My tone is shocked, because what you're describing seems totally removed from any system I've seen, and I've implemented a ton of systems. For performance reasons, you want to stream large uploads to storage (web servers, like nginx, are typically configured to do this even before the request is sent to any application logic). You invariably want to store UGC data that conforms to your schema, even if you're going to reject it for content. There's a whole process for contesting, reviewing and reversing decisions that requires the data be in persistent storage.

I think you misunderstood what I said. Yes, Postgres, MySQL and a variety of other databases have column sizes for binary data that can hold gigabytes. What I wouldn't agree with is that most database records can hold gigabytes, binary or otherwise. Heck, most database records aren't populated from UGC sources and not UGC sources where child porn is a risk.

But okay, let's assume, for arguments sake, most database records are happily accepting 4TB large objects, and you're accepting up to 4TB uploads (where Postgres' large objects max out). Do all your web & application servers have 4TB of memory? What if you're processing more than one request at once, do you have N*4TB of memory?

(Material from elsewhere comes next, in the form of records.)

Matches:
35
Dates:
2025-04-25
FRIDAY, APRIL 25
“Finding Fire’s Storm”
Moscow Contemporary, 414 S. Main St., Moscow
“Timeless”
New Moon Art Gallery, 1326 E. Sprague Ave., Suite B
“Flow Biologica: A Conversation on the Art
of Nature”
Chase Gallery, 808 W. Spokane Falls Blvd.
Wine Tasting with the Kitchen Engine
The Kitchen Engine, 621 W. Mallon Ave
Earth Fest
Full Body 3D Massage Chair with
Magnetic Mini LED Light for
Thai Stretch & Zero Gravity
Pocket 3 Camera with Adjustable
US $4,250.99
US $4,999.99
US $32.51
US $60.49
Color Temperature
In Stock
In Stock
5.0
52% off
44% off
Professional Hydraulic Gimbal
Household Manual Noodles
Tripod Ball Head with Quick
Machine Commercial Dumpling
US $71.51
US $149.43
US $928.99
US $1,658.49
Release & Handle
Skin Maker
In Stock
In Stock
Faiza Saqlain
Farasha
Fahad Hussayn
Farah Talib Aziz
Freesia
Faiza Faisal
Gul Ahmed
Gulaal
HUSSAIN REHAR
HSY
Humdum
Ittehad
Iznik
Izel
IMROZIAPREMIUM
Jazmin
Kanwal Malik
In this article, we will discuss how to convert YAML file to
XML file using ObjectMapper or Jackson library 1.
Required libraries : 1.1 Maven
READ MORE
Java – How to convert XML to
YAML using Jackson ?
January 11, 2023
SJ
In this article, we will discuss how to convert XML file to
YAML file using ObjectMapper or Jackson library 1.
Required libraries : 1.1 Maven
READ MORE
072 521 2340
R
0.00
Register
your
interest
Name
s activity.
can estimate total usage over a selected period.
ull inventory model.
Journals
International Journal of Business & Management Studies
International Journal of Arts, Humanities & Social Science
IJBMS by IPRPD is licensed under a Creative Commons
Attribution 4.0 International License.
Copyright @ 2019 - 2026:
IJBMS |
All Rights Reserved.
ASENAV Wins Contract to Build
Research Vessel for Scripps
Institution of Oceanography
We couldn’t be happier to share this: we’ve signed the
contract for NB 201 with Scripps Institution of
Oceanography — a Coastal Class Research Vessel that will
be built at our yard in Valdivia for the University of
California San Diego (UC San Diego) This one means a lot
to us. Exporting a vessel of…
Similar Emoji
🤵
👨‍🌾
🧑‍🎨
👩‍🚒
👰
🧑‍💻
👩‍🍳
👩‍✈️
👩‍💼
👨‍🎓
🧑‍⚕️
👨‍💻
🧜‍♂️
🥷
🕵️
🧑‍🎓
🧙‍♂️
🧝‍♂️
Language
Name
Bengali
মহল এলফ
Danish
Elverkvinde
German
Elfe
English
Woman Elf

At least all the systems I've implemented that receive data from users enforce limits on request sizes, and with the exception of file uploads, which are typically directly streamed to the filesystem before processing, those limits tend to be quite small, often less than a kilobyte. Maybe someone could write some really terse child porn prose and compress it down to fit in that space, but pretty much any image would have to be spread across many records. By design, almost any child porn received would be put in persistent storage before being identified as such.

> Second, you generally need to hold the entire image in RAM to create the perceptual hash needed to check that the image is/isn’t child porn.

This is one of many reasons that you generally want to stream file uploads to storage before performing analysis. Otherwise you're incredibly vulnerable to a DoS attack on your active memory resources. Even without a DoS attack, you're harming performance by unnecessarily evicting pages that could be used for caching/buffering for bytes that won't be served at least until you've finished receiving all the file's data.

[Note: Many media encodings tend to store neighbouring pixels together, so you can, conceptually, compute a perceptual hash progressively, without loading the entire file into active memory, which is often desirable, particularly with video content.]